Defines an LSTM model with tunable hyperparameters (e.g., LSTM units, dropout rate, learning rate). Keras Tuner uses this function to search for the best combination of hyperparameters.

Keras tuner setup

# Setting up the Keras Tuner for hyperparameter search
tuner = RandomSearch(
    build_model,
    objective='val_loss',
    max_trials=5,
    executions_per_trial=3,
    directory='keras_tuner_dir',
    project_name='lstm_tour_arrival_prediction'
)

Description:

Configures the RandomSearch tuner to minimize validation loss, searching through different hyperparameter combinations.

# Running the tuner search for the best hyperparameters
tuner.search(X_train, y_train, epochs=50, validation_data=(X_test, y_test), 
             callbacks=[EarlyStopping(monitor='val_loss', patience=5)])

Description:

Runs the hyperparameter tuning process on the training data, using early stopping to prevent overfitting during the search.

Best model retrieval

# Retrieve the best model
best_model = tuner.get_best_models(num_models=1)[0]

# Recompile the model with the same loss and optimizer settings
best_model.compile(optimizer='adam', loss='mean_squared_error')

Description:

Selects the best model configuration from the tuning process based on validation loss.

Model training

# Step 7: Training the Optimized Model
early_stop = EarlyStopping(monitor='val_loss', patience=10, restore_best_weights=True)
reduce_lr = ReduceLROnPlateau(monitor='val_loss', factor=0.5, patience=3, min_lr=1e-5)

history = best_model.fit(X_train, y_train, epochs=100, validation_data=(X_test, y_test), 
                         batch_size=16, callbacks=[early_stop, reduce_lr])

Description:

Trains the best model configuration with early stopping and learning rate reduction callbacks, further optimizing the training process.

Model evaluation

# Step 8: Model Evaluation
train_predict = best_model.predict(X_train)
test_predict = best_model.predict(X_test)
train_predict = scaler.inverse_transform(train_predict)
test_predict = scaler.inverse_transform(test_predict)
y_train_inv = scaler.inverse_transform([y_train])
y_test_inv = scaler.inverse_transform([y_test])
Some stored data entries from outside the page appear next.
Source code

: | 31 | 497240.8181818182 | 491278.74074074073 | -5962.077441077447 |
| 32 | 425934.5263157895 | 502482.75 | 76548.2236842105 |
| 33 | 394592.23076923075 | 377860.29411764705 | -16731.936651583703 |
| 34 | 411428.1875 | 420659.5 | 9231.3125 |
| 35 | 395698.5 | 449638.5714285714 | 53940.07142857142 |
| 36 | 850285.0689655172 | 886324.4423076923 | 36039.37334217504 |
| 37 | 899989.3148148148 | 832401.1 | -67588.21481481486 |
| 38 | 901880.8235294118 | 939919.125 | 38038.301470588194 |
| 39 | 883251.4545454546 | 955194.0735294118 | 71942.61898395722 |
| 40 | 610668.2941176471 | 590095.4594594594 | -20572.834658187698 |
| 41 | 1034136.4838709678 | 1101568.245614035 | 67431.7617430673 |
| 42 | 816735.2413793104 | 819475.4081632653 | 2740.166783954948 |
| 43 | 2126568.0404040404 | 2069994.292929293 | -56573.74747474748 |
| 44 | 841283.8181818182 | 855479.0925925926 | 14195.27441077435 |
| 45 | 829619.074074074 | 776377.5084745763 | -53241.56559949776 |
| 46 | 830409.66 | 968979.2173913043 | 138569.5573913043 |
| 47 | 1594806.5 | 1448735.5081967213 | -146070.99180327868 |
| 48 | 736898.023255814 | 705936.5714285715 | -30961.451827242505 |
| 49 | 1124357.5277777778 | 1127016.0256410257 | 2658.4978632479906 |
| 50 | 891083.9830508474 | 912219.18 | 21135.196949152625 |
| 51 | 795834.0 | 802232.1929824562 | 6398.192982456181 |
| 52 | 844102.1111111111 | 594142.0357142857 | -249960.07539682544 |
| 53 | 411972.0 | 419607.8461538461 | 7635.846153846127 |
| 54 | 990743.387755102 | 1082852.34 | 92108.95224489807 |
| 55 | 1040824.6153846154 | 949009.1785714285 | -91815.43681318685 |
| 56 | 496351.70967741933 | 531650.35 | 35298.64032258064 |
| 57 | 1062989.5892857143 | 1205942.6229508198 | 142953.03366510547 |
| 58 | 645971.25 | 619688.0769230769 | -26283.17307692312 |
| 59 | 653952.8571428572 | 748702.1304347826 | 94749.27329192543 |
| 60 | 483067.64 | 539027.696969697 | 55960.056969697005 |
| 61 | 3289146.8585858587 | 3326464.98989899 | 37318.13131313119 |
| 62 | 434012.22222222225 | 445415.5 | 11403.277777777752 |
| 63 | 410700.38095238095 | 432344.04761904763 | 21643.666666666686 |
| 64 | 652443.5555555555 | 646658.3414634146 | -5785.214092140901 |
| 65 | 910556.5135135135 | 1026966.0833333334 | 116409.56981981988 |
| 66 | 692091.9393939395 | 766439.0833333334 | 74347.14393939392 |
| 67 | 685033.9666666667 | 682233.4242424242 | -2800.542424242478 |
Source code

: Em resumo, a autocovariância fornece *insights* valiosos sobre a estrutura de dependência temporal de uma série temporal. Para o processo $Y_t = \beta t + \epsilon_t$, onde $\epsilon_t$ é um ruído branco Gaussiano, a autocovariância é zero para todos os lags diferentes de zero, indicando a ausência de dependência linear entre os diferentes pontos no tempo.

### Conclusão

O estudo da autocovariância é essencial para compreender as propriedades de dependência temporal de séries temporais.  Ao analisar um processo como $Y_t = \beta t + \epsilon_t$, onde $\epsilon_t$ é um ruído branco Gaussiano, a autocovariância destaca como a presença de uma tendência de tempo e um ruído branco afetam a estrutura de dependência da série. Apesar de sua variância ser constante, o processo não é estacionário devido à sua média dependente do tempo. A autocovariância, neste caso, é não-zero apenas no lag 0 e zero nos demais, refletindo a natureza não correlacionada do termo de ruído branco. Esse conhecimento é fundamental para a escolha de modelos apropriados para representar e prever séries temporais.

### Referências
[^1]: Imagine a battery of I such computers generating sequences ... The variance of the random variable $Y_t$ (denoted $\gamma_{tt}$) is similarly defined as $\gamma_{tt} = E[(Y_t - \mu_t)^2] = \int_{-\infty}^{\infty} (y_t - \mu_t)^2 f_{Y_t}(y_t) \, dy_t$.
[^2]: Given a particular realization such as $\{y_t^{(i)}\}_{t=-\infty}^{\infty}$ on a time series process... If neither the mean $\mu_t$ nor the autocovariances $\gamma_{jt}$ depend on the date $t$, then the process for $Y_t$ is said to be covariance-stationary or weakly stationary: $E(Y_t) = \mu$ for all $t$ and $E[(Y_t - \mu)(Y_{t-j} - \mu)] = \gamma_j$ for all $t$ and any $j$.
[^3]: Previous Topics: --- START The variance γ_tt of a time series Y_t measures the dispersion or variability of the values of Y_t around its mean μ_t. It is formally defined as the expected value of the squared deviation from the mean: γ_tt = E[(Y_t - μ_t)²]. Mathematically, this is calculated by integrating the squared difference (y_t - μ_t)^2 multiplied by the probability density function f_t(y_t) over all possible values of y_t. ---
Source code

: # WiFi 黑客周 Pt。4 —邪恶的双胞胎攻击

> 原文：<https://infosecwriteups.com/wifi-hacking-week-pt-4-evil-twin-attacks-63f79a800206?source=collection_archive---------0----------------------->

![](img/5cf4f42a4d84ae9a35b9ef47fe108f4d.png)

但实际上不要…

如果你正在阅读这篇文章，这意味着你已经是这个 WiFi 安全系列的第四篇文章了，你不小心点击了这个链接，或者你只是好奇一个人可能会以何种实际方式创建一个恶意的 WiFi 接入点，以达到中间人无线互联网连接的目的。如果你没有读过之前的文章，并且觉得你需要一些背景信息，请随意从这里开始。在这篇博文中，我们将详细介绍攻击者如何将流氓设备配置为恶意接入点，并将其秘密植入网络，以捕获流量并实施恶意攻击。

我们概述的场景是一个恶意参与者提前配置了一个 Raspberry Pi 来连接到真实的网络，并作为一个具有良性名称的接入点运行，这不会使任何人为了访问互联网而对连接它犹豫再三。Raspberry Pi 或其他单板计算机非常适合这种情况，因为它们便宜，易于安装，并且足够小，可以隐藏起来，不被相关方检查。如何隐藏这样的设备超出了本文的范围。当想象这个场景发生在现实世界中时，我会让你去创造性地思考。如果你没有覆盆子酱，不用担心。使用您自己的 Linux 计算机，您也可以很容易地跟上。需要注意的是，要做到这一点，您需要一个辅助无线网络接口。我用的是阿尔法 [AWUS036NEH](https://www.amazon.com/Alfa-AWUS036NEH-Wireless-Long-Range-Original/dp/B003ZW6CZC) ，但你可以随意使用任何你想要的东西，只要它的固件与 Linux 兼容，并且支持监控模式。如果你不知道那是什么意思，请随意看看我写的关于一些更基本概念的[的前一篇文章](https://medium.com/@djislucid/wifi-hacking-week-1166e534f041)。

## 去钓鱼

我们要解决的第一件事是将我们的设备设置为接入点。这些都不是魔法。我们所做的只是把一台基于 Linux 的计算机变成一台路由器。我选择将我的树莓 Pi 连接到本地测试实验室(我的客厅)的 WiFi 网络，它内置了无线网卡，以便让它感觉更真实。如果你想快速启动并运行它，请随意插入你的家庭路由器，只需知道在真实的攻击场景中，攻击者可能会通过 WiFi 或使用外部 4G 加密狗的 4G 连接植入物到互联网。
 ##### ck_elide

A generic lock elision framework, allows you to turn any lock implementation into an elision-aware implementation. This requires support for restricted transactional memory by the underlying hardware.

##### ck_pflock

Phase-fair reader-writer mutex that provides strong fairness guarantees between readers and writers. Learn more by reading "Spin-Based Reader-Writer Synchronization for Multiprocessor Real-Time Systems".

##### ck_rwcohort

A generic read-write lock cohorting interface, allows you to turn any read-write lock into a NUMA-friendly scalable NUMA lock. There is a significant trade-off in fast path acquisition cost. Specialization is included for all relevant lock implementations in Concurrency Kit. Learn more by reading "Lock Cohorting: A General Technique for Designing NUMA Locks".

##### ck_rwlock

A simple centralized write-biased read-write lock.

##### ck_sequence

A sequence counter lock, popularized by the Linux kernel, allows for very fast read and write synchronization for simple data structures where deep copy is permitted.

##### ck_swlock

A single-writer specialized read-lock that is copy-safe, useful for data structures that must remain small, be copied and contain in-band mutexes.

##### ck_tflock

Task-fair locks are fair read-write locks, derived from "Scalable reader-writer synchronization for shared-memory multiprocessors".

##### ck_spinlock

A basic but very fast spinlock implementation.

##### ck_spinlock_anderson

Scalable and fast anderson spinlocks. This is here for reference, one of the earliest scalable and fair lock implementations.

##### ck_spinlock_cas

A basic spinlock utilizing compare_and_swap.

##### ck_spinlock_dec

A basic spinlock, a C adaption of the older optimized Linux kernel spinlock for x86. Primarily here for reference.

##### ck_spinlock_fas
print("Optimized Train MAE:", mean_absolute_error(y_train_inv[0], train_predict[:, 0]))
print("Optimized Test MAE:", mean_absolute_error(y_test_inv[0], test_predict[:, 0]))
print("Optimized Test RMSE:", np.sqrt(mean_squared_error(y_test_inv[0], test_predict[:, 0])))
print("Optimized Test MAPE:", mean_absolute_percentage_error(y_test_inv[0], test_predict[:, 0]))

Description:

Generates prediction value

Deployment and monitoring

It saves the optimized model ready for deployment, which allows further monitoring in a production setting.

This workflow builds an end-to-end solution for forecasting future tourist arrivals in Thailand, tuning parameters for optimal performance, and saving the model for potential deployment.